Synthesizing optimal collective communication algorithms

Collective communication algorithms are an important component of distributed computation. Indeed, in the case of deep-learning, collective communication is the Amdahl’s bottleneck of data-parallel training.

This paper introduces SCCL (for Synthesized Collective Communication Library), a systematic approach to synthesize collective communication algorithms that are explicitly tailored to a particular hardware topology. SCCL synthesizes algorithms along the Pareto-frontier spanning from latency-optimal to bandwidth-optimal implementations of a collective. The paper demonstrates how to encode SCCL’s synthesis as a quantifier-free SMT formula which can be discharged to a theorem prover. We further demonstrate how to scale our synthesis by exploiting symmetries in topologies and collectives.

We synthesize and introduce novel latency and bandwidth optimal algorithms not seen in the literature on two popular hardware topologies. We also show how SCCL efficiently lowers algorithms to implementations on two hardware architectures (NVIDIA and AMD) and demonstrate competitive performance with hand optimized collective communication libraries.

Publication Downloads

Synthesized Collective Communication Library (SCCL)

May 3, 2021

The Synthesized Collective Communication Library is a tool for synthesizing collective algorithms tailored to a particular hardware topology.
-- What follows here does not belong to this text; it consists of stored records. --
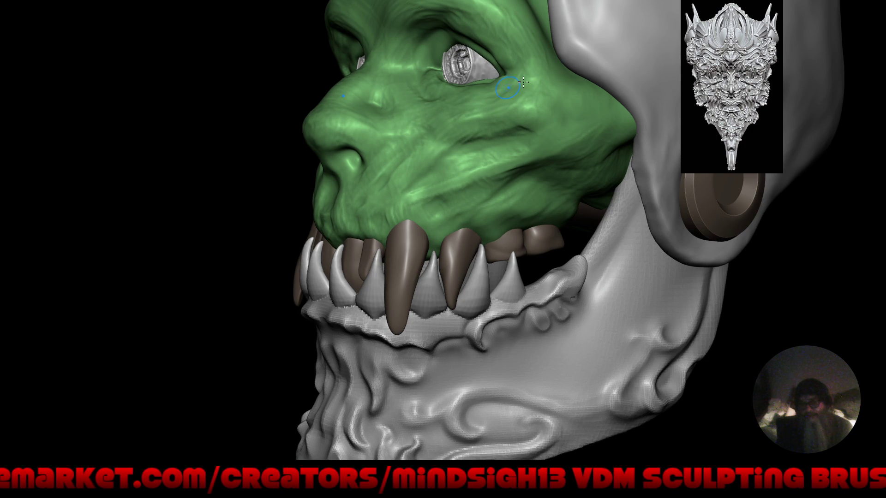
right_drag(442, 103, 424, 278)
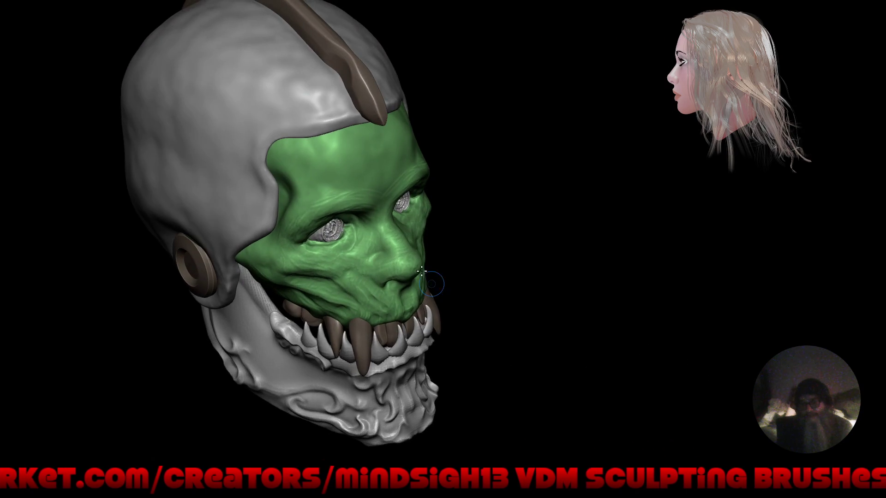
scroll(390, 217, up, 5)
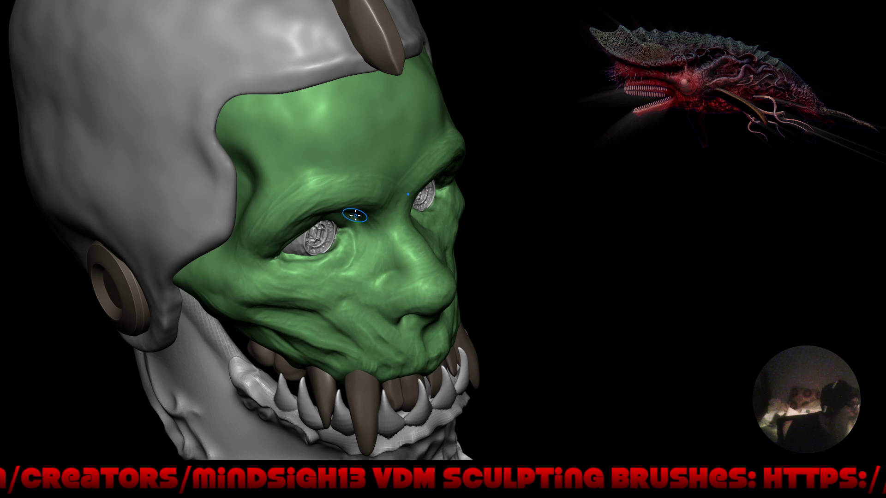
mouse_move(348, 205)
right_down()
mouse_move(401, 197)
mouse_move(410, 167)
right_up()
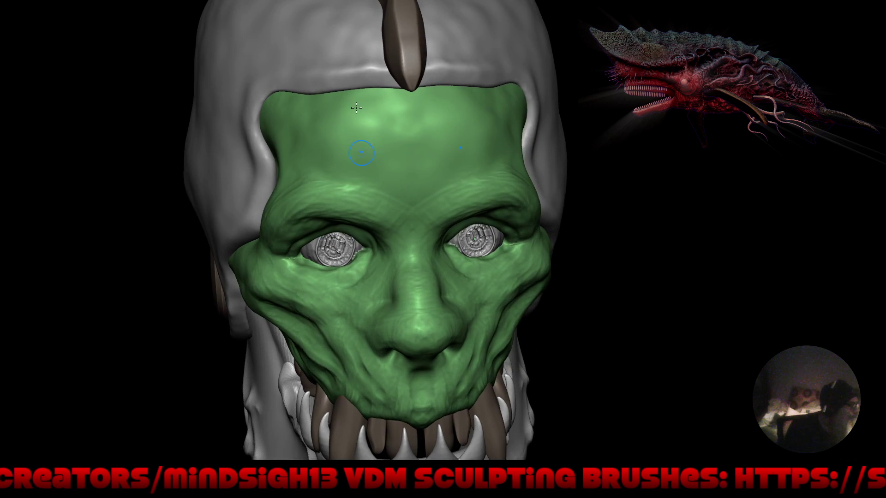
drag(407, 172, 373, 195)
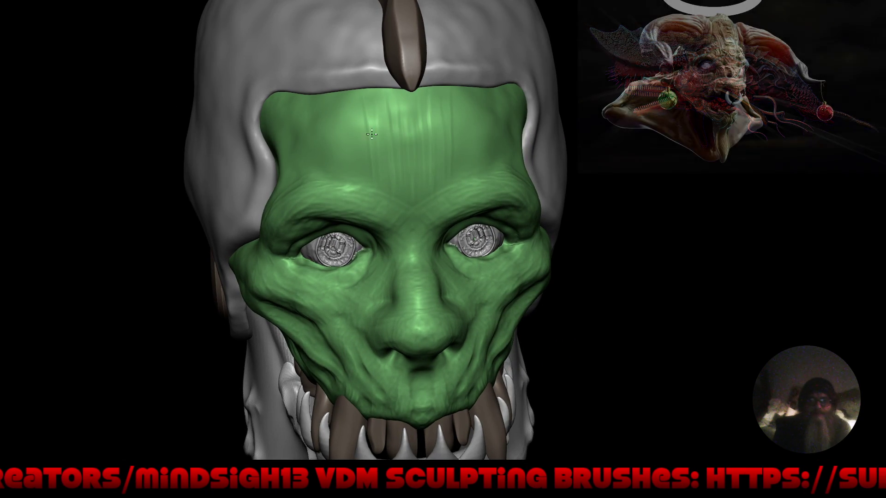
mouse_move(363, 114)
mouse_down()
mouse_move(336, 160)
mouse_move(328, 137)
mouse_up()
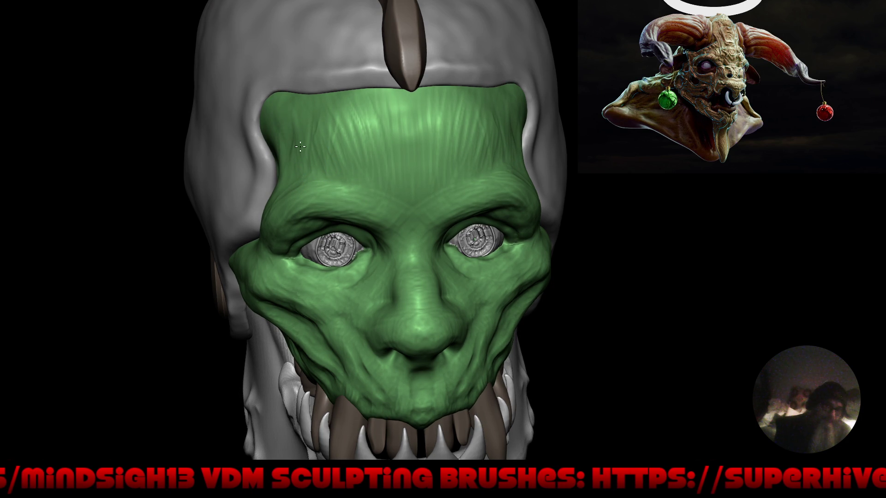
mouse_move(363, 108)
mouse_down()
mouse_move(431, 119)
mouse_move(378, 121)
mouse_move(422, 120)
mouse_move(408, 156)
mouse_move(415, 115)
mouse_move(350, 108)
mouse_move(306, 137)
mouse_up()
mouse_move(364, 214)
mouse_down()
mouse_move(429, 220)
mouse_move(357, 146)
mouse_move(395, 198)
mouse_move(372, 88)
mouse_up()
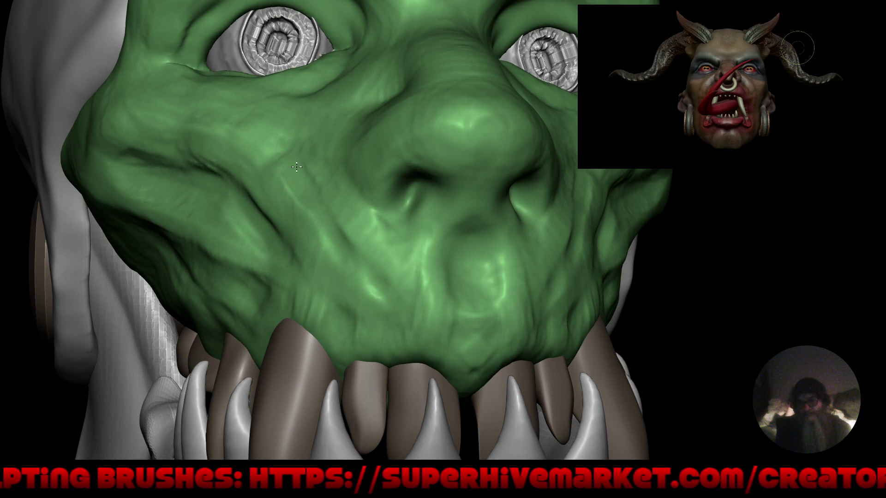
Step: Inspect the head from below the jaw, then move in closer on the green face
right_drag(322, 181, 314, 115)
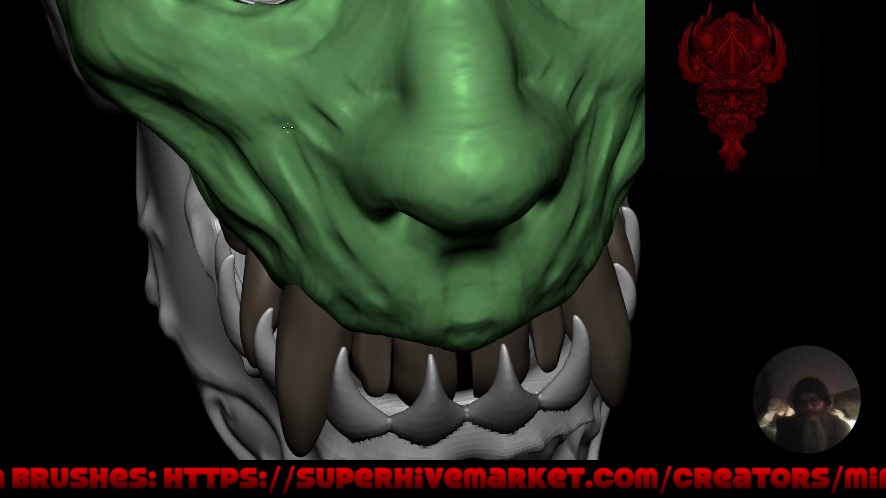
key(f)
mouse_move(398, 313)
right_down()
mouse_move(385, 210)
mouse_move(400, 197)
right_up()
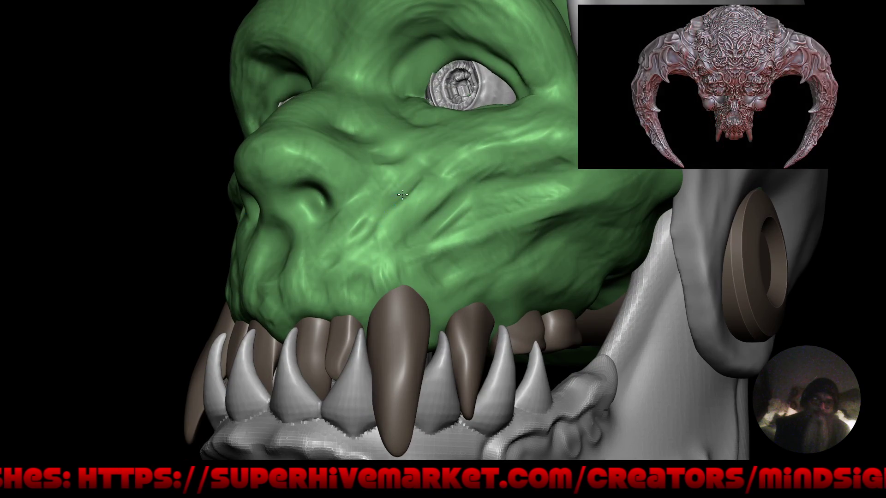
click(378, 217)
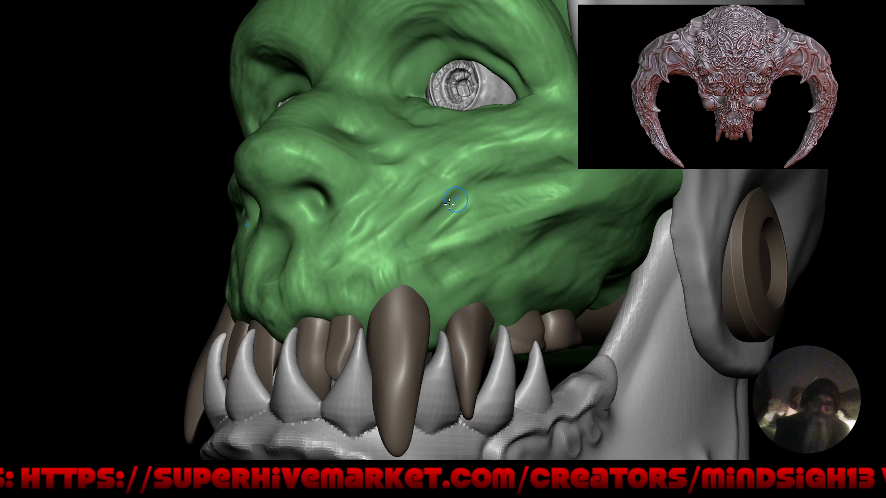
mouse_move(434, 187)
ctrl+right_down()
mouse_move(399, 271)
mouse_move(433, 195)
ctrl+right_up()
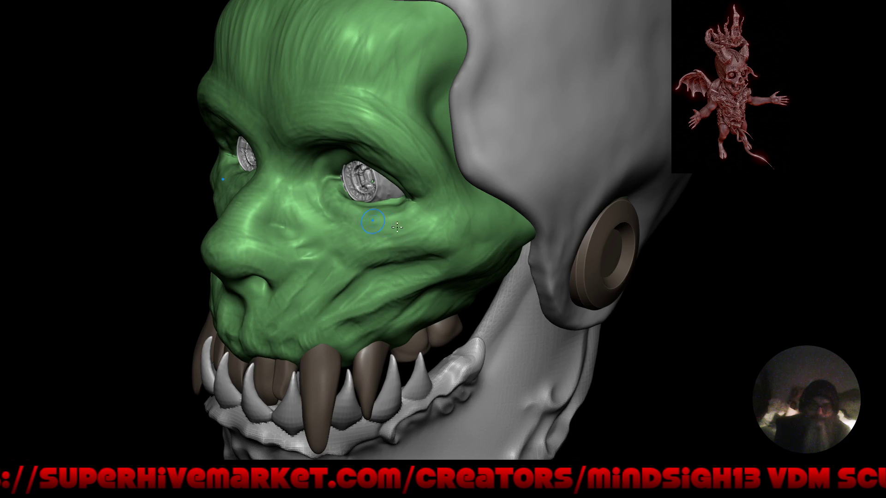
ctrl+right_drag(389, 217, 361, 214)
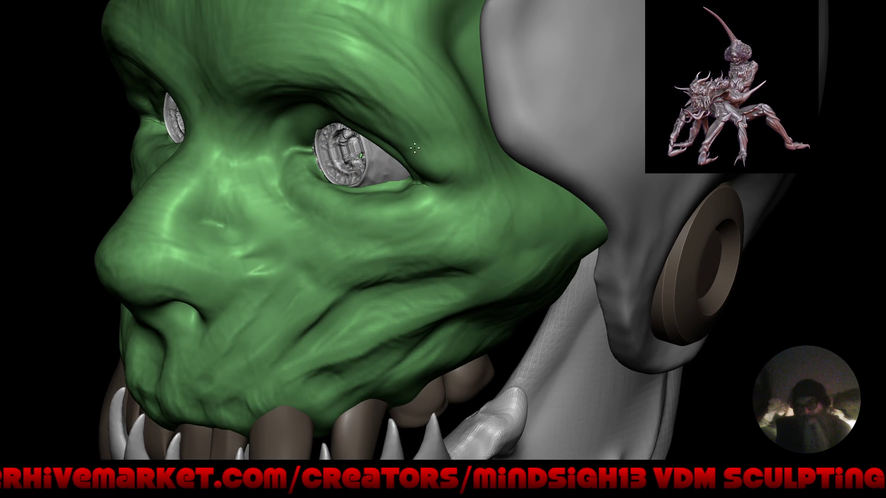
Step: Rotate the head toward the camera and pull back to see the whole model
mouse_move(287, 83)
right_down()
mouse_move(323, 90)
mouse_move(283, 95)
right_up()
This project creates high-performance collective communication algorithms for the uncommon interconnect topologies connecting AI accelerators inside servers. This project includes the core synthesizer logic as well as routines for lowering the synthesized algorithms to backend implementations. The objectives for this project include: - Making AI workloads (both model-parallel inference and any parallel training) as well as any HPC workloads faster on the kinds of multi-GPU servers deployed in Azure. - Provide a tool for hardware designers to understand their designs by seeing how good the optimal algorithms synthesized by SCCL are. - Enabling a new class of optimizations involving custom collective primitives to be explored. Currently implementing efficient communication algorithms for custom application specific collectives is very labor intensive.

SCCL-Runtime

June 24, 2021

Synthesized Collective Communication Library (SCCL) is an algorithm synthesizer for GPU communication in machine learning workloads. SCCL-Runtime, which is what we are seeking the release approval for, takes a synthesized algorithm from SCCL and runs it on the hardware. SCCL-Runtime is an extension of NCCL (https://github.com/nvidia/nccl) from NVIDIA and it is available here (https://github.com/parasailteam/nccl-master/).